"The boys are back in town": Sports and entertainment return in Zimbabwe

There is a glimmer of hope for Zimbabwe’s sports and entertainment.

  • 8 December 2021
  • 4 min read
  • by Derick Matsengarwodzi
Teenagers playing football
Teenagers playing football


On a large, open field, rising red earth forms a barricade. Inside the cloud, a football battle rages, with soccer players engaged in a seesaw tussle for possession. In a moment, a long searching ball is pumped forward, and a hot pursuit ensues.

Upfront, a burly striker calms the ball, evading one defender and then a second. As he surges forward, deafening chants of “goal, goal, goal” urge him on, as he comes face to face with the anxious goalie. He almost casually slots the ball home.

“As a club, we are 100% vaccinated and we are happy about that. The disease is here to stay, and as sports people, we are influencers so it is important that we encourage our fans to get vaccinated.”

The goal, a real gem according to the loyal and knowledgeable local soccer fans, ignites wild celebrations, with the fans invading the pitch, shouting, “The boys are back in town!”

After a two-year absence during which COVID-19 wreaked havoc on the country, killing 4,699 people so far, soccer, aptly described as the beautiful game, is finally back.

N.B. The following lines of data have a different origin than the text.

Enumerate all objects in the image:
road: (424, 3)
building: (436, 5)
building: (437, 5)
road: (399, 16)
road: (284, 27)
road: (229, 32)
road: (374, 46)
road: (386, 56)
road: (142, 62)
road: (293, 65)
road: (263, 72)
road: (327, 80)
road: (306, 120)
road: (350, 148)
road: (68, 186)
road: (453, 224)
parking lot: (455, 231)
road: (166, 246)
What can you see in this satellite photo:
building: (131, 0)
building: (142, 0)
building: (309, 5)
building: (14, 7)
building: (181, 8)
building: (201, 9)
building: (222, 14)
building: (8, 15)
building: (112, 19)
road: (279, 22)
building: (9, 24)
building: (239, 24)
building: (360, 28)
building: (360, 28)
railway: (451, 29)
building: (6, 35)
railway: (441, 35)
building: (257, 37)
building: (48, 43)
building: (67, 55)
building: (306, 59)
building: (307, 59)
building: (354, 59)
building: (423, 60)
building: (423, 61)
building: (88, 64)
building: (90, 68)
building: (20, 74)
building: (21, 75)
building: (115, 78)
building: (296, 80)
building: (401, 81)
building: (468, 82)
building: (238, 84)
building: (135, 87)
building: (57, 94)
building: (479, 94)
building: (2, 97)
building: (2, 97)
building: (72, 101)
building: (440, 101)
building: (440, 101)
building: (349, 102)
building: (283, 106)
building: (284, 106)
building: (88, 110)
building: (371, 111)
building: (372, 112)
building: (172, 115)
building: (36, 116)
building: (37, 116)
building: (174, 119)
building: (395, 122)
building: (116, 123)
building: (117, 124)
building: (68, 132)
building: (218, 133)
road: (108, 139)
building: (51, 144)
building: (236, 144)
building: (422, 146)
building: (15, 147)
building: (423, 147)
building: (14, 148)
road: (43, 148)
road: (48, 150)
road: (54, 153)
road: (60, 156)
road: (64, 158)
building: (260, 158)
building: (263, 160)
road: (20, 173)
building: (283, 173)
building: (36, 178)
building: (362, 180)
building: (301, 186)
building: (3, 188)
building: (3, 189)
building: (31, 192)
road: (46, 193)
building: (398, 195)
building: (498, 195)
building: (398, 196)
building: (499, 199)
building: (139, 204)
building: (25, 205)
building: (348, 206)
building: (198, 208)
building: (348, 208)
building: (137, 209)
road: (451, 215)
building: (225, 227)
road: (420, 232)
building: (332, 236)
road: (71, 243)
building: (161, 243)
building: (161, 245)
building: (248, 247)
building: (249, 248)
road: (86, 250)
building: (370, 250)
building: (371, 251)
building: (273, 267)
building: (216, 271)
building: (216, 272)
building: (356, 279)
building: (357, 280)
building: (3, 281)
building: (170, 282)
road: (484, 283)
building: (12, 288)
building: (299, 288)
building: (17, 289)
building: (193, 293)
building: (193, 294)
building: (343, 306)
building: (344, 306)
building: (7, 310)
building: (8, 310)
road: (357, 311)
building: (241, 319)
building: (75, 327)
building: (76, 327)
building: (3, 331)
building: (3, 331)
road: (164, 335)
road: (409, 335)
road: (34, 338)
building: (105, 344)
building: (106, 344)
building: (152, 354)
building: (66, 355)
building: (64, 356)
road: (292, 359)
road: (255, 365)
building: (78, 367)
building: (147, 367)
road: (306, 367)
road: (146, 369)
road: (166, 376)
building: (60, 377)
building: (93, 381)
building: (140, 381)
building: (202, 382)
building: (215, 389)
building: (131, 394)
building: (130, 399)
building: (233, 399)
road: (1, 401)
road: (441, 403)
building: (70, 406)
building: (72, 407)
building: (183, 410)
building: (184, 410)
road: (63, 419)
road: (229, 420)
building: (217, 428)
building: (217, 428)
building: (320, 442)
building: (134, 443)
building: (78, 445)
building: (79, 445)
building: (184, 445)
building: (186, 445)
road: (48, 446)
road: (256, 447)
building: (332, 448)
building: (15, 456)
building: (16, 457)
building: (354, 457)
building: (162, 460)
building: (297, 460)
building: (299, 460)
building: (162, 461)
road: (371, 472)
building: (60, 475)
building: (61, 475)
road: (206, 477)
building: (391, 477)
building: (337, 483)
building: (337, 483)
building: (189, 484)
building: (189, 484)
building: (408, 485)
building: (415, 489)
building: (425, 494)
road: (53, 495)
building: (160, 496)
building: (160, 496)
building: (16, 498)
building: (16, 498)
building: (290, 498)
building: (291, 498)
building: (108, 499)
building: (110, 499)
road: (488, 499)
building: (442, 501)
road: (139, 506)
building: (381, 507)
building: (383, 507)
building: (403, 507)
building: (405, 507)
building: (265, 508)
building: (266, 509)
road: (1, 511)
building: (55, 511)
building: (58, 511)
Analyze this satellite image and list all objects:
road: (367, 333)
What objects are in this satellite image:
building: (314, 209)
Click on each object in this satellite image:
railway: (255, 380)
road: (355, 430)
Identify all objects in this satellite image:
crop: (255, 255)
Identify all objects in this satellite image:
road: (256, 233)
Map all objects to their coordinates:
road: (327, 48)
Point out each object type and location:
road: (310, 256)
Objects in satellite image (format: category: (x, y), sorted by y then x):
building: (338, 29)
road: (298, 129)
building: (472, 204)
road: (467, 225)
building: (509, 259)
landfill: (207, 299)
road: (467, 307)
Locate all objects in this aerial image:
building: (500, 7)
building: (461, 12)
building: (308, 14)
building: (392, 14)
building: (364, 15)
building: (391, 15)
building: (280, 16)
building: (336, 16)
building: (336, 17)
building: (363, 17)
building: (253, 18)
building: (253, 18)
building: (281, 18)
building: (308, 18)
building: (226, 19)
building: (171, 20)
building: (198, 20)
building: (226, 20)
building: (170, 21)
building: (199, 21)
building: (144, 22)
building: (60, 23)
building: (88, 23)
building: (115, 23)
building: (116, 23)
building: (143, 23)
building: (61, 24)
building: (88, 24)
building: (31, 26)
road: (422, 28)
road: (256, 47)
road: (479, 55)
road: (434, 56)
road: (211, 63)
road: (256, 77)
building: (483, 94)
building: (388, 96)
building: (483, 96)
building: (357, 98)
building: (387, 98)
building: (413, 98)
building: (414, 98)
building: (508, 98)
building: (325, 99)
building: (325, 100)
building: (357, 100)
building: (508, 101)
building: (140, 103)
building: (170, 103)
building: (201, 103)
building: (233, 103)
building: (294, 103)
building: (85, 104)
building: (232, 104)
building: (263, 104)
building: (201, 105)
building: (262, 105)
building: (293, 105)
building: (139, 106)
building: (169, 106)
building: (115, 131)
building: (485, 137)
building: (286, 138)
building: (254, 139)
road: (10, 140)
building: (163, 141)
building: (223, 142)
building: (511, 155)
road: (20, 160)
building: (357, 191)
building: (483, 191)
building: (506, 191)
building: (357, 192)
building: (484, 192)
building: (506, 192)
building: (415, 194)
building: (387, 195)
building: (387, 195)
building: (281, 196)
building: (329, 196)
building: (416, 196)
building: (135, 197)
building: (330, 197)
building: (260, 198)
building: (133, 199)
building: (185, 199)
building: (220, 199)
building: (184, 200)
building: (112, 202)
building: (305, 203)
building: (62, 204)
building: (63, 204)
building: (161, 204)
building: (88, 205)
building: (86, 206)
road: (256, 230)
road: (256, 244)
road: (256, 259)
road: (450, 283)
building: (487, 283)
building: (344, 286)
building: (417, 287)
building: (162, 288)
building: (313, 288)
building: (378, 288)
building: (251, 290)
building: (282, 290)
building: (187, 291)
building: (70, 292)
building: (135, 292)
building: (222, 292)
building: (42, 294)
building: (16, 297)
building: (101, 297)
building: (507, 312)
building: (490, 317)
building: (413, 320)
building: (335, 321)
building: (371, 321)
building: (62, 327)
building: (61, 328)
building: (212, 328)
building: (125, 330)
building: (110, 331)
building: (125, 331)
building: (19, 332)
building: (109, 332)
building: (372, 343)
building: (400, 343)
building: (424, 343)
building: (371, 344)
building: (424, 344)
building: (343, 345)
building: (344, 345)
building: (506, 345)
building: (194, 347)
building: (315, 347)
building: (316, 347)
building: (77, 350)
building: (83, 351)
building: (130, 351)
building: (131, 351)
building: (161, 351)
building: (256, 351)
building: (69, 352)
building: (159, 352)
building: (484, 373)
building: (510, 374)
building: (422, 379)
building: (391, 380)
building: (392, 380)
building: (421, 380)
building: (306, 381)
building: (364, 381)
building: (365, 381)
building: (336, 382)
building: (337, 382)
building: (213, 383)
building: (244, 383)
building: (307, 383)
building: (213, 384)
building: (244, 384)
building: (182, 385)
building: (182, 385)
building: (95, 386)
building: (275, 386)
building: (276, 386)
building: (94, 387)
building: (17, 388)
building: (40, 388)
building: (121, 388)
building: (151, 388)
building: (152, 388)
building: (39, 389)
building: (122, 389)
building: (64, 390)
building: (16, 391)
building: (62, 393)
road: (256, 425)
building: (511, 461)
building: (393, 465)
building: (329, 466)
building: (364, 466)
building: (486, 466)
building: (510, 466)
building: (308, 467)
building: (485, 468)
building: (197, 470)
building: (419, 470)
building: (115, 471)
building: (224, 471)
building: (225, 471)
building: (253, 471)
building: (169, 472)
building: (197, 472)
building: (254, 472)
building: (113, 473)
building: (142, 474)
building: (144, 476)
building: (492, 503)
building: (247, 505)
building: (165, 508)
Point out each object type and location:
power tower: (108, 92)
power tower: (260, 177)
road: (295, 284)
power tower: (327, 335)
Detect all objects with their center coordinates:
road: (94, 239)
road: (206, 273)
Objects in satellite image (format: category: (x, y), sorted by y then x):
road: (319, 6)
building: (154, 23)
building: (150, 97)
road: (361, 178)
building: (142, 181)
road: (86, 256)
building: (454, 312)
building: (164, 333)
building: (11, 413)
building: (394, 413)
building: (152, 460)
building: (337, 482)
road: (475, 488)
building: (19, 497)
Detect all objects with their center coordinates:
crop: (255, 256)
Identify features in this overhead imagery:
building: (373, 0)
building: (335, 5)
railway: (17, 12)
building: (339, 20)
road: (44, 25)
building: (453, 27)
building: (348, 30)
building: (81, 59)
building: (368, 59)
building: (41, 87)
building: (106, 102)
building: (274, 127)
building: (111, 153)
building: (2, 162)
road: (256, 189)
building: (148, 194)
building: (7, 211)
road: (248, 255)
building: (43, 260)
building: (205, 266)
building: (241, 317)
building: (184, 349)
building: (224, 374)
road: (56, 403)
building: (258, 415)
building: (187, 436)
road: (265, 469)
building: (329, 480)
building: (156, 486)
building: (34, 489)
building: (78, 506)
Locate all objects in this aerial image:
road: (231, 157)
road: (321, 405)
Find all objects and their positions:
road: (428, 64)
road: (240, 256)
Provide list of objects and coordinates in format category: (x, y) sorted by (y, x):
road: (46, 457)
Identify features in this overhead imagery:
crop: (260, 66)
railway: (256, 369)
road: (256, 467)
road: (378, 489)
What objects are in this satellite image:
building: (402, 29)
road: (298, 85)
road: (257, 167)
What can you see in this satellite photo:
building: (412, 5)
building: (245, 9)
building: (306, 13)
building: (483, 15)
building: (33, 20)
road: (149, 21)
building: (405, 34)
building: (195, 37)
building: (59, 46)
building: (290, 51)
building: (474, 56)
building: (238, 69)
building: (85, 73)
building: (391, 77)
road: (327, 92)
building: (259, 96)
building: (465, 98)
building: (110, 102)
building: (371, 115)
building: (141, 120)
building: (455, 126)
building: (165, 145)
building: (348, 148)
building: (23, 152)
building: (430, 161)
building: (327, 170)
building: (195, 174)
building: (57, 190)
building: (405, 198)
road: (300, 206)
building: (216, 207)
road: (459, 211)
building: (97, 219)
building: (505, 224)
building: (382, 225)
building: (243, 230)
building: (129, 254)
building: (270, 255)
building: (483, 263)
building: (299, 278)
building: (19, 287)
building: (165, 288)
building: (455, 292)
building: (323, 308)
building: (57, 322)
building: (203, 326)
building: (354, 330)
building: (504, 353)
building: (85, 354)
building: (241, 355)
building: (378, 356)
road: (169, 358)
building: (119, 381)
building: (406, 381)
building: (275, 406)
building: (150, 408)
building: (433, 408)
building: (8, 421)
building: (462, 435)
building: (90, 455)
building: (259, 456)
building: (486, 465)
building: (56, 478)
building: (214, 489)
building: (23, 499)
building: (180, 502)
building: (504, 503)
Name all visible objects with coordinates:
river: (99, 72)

At a professional level, Caps United FC was one of the biggest victims of the pandemic-induced lockdowns, as Raymond Gonte, the club’s head of commercial and media, explains, “During the lockdowns, as the number of infections increased, we were unable to play our primary role as a club, which is to train, play football and entertain fans. We were one of the most affected industries and because football is a contact sport, we were the last in line when it has come to restarting.”

Since 2020, the onslaught of the pandemic caught the sporting industry off guard. In total, 24,500 people employed by the domestic football industry were affected by the pandemic, according to the Zimbabwe Football Association (ZIFA).   

“COVID-19 was a totally new thing for the whole sports industry and there was nothing we could do because the lockdown was a directive at government level,” Gonte adds.

The pandemic also devastated the entertainment industry, says Passmore Ndlovu, the programmes manager at Rooftop Promotions, an arts production house.

“We were greatly affected by the lockdown restrictions because we could not travel to film.” Globally, theatrical revenue dropped from $42.3 billion in 2019 to $12 billion in 2020, Zimbabwe included.

To keep earning during the pandemic, the production house had to become innovative.

“Using Theatre in the Park, our performance venue and a funding mechanism for our organisation, we shifted to digital, distributing our productions via our social media digital platforms and national television,” Ndlovu says.

“We also purchased live-streaming equipment and hired it out to artists for virtual live performances and we earned from our equipment.”

But, with limited internet penetration and the high cost of data in the country, Theatre in the Park’s reach was limited. After the disruption, the sporting and entertainment fraternity are slowly crawling back into action.

Caps United stayed busy with player transfers and partnership agreements. And with a reprieve for the sports and entertainment industries, Gonte says, “Everyone in the soccer fraternity was happy when the lockdown was lifted, and we hope it will last longer. We kickstarted in May, and we secured three sponsorship deals, so we are happy that the sponsors still believe in football as a marketing platform.”

Gonte adds, “As a club, we are 100% vaccinated and we are happy about that. The disease is here to stay, and as sports people, we are influencers, so it is important that we encourage our fans to get vaccinated. We don’t want to go back to where we were in 2020, not knowing when football would be played again, trying to keep the players fit during the lockdown and the loss of revenue from gate takings, which is our main revenue source. For us, football is not football without the fans.” 

With the lockdown now relaxed, Ndlovu says that the arts sector is still wary. “While we are happy that the lockdown was lifted, we are just not sure what will happen. The government could announce another lockdown any time. We constantly urge the public to follow all the COVID-19 regulations and get vaccinated.”

Hopefully, with more citizens getting vaccinated, sports and entertainment are back for good.